Are Large Random Graphs Always Safe to Hide?
Sourav Chakraborty, Sujata Ghosh, Smiha Samanta
TL;DR
The paper investigates the cops and robber game on large random graphs, leveraging the zero-one law for first-order logic to show that, for FO-expressible winning conditions, one player almost surely dominates as graph size grows. It first reviews foundational zero-one results and extension axioms, then applies them to constant and varying edge-probability random graphs, analyzing several variants (traps, roadblocks, edge-set differences, tandem-cops).

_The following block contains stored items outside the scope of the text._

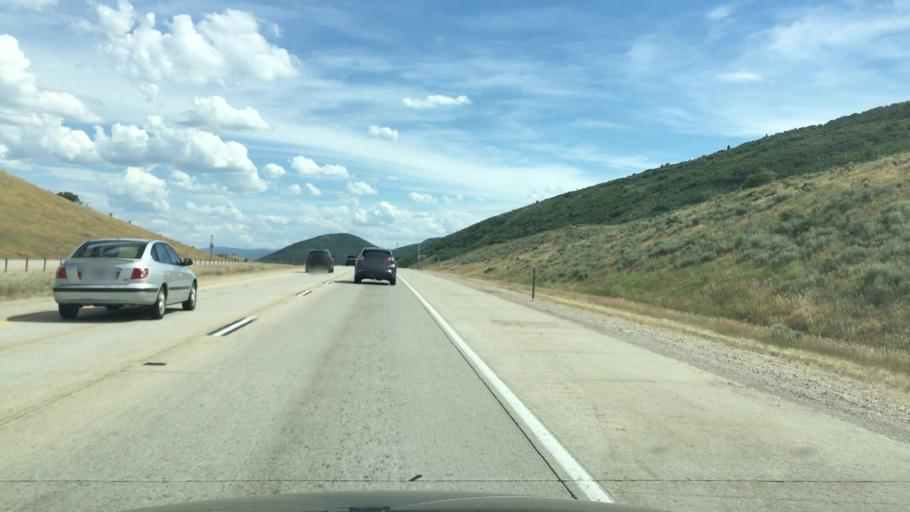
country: US
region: Utah
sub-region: Summit County
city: Park City
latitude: 40.6565
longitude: -111.4576
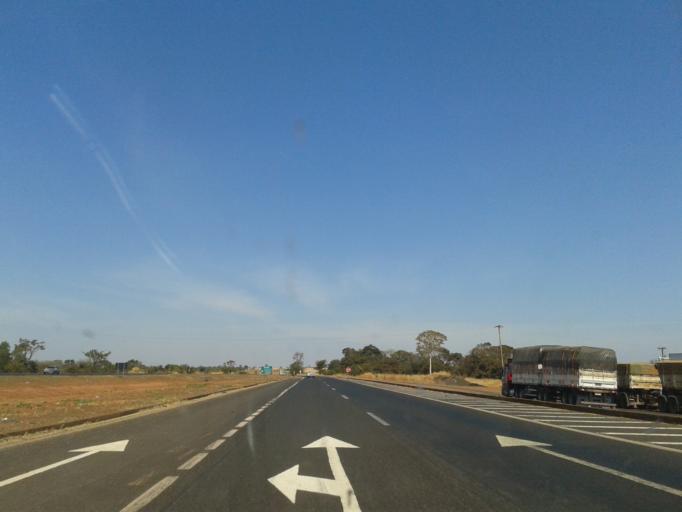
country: BR
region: Minas Gerais
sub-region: Monte Alegre De Minas
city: Monte Alegre de Minas
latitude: -18.8170
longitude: -49.0875
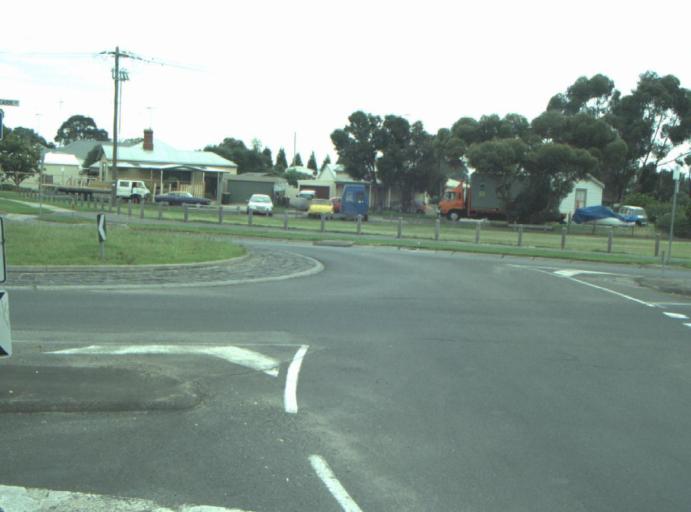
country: AU
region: Victoria
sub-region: Greater Geelong
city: East Geelong
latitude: -38.1677
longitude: 144.3725
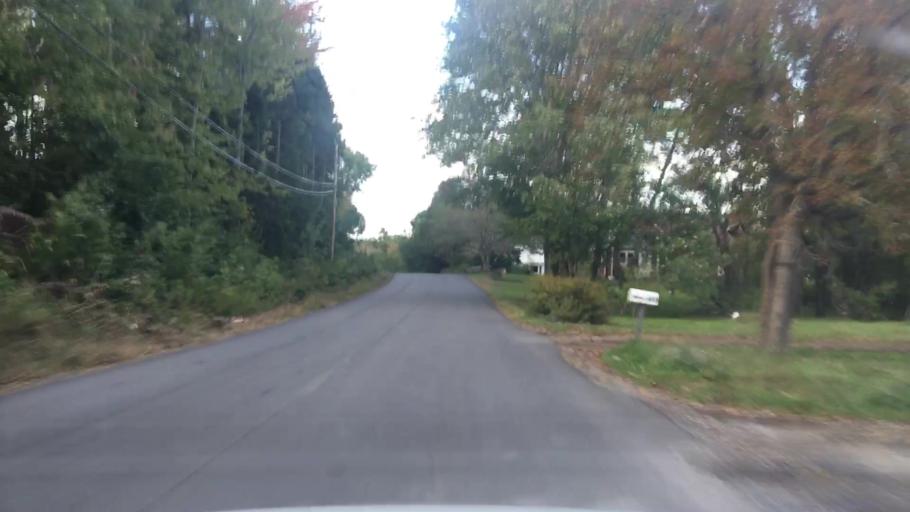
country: US
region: Maine
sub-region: Lincoln County
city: Boothbay
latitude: 43.9023
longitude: -69.6550
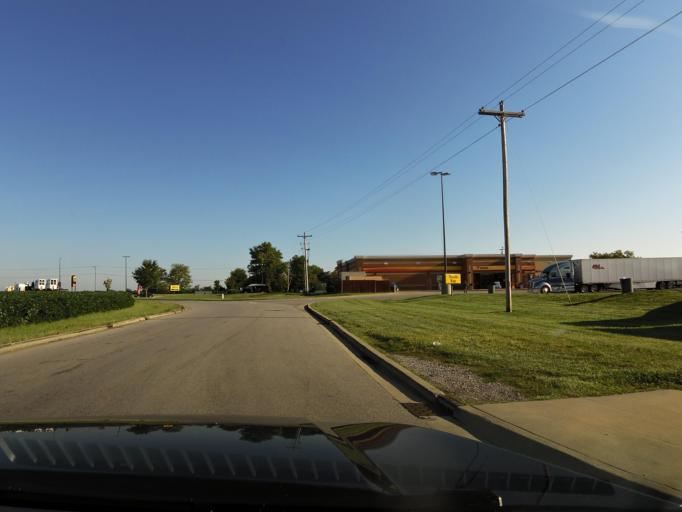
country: US
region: Illinois
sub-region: Clinton County
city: New Baden
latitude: 38.5336
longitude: -89.7330
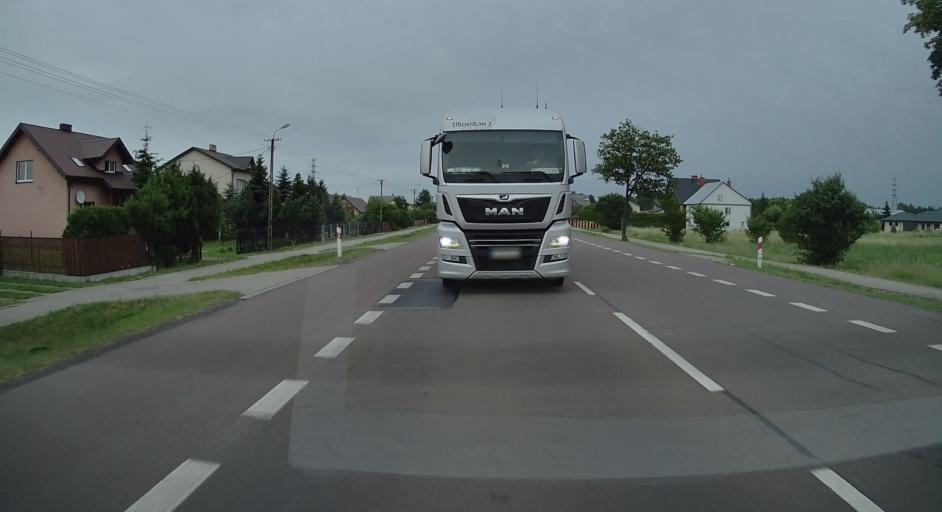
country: PL
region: Lublin Voivodeship
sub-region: Powiat bialski
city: Zalesie
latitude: 52.0373
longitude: 23.4768
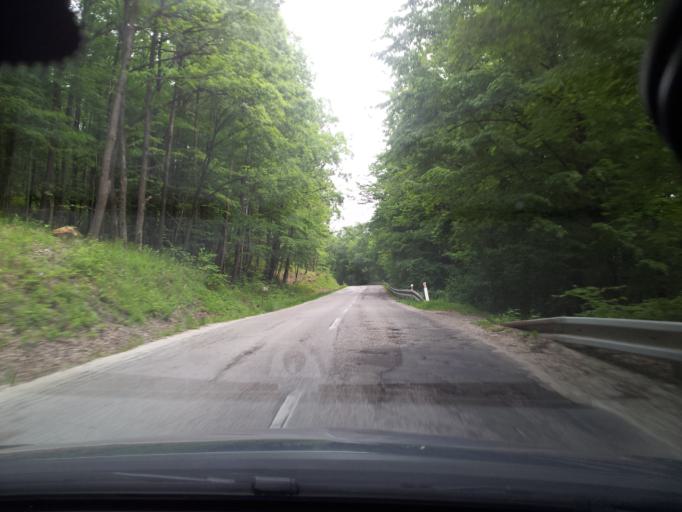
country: SK
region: Nitriansky
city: Partizanske
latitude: 48.5572
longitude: 18.4523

Across constant p, the robber almost surely wins for standard and several variants, while tandem-cops restore a winning strategy for the cops in large graphs; under varying p(N), threshold functions and regime-based outcomes are derived, including for complementary-edge scenarios. The work highlights a deep link between logic, probability, and pursuit-evasion games, and outlines directions for future exploration of non-monotone cases and broader random graph models.
Abstract
We discuss winning possibilities of players in various variants of cops and robber game played on large random graphs, a testbed for various kinds of network queries, search problems in particular. We explore the use of logic frameworks to investigate such results; in particular, we show that whenever a winning condition for either player can be expressed as a certain kind of formula in first-order logic, that player almost always wins. In the process, we obtain more insight into the logic-game connection from the zero-one law perspective.